__GIVEN ENTRIES__

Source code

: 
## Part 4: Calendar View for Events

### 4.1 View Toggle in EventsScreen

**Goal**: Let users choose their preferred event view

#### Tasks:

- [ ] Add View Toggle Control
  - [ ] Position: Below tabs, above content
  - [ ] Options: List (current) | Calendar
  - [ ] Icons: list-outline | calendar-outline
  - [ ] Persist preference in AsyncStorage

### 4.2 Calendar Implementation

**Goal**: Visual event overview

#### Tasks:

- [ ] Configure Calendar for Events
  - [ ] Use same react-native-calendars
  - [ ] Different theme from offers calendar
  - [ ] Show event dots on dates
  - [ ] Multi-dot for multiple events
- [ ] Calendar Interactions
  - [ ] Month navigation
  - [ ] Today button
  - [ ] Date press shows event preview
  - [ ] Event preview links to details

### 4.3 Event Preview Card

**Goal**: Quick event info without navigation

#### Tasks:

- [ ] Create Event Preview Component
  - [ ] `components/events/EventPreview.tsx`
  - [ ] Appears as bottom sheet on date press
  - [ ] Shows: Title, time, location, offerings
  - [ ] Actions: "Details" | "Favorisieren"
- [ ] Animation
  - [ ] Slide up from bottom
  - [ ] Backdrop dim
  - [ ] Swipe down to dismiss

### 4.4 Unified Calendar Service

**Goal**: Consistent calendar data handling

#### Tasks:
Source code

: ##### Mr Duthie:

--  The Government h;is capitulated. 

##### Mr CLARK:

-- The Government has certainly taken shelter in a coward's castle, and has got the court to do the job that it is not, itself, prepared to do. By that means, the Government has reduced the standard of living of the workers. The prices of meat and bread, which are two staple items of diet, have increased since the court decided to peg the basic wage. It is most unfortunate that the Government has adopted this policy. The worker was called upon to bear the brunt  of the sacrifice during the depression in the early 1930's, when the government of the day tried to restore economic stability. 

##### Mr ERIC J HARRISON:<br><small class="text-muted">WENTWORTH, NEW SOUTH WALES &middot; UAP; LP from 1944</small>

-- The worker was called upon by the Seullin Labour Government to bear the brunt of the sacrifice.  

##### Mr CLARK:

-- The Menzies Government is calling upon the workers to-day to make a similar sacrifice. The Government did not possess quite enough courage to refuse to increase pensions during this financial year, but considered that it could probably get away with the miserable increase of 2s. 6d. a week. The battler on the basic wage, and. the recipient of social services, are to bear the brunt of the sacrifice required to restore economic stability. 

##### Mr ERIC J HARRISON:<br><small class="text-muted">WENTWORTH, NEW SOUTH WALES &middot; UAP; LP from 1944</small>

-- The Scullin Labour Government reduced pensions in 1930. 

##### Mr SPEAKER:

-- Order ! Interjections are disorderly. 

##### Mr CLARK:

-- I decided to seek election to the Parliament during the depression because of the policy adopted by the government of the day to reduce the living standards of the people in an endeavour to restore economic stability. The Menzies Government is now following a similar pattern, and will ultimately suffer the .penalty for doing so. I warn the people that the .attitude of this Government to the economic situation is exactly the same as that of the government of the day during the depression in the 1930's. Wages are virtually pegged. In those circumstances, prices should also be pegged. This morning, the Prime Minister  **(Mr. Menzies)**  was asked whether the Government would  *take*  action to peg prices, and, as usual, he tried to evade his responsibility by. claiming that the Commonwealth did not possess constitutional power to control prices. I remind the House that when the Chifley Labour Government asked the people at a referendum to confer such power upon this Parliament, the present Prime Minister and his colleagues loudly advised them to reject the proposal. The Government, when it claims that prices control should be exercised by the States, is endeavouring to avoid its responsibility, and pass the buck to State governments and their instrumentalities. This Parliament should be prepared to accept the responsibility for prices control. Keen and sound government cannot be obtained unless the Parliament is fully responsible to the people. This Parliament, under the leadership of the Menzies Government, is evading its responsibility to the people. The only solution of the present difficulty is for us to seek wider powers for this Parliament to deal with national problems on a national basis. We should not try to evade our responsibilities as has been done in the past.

__TASK GOAL__
Present the lines in the records above, from the line containing "Government h;is capitulated." through the line containing "-- The worker", as a Markdown table with the columns Row and Text. Give each line its own numbered row and skip blank lines.

__FINISHED EXERCISE__
| Row | Text |
|---|---|
| 1 | --  The Government h;is capitulated.  |
| 2 | ##### Mr CLARK: |
| 3 | -- The Government has certainly taken shelter in a coward's castle, and has got the court to do the job that it is not, itself, prepared to do. By that means, the Government has reduced the standard of living of the workers. The prices of meat and bread, which are two staple items of diet, have increased since the court decided to peg the basic wage. It is most unfortunate that the Government has adopted this policy. The worker was called upon to bear the brunt  of the sacrifice during the depression in the early 1930's, when the government of the day tried to restore economic stability.  |
| 4 | ##### Mr ERIC J HARRISON:<br><small class="text-muted">WENTWORTH, NEW SOUTH WALES &middot; UAP; LP from 1944</small> |
| 5 | -- The worker was called upon by the Seullin Labour Government to bear the brunt of the sacrifice.   |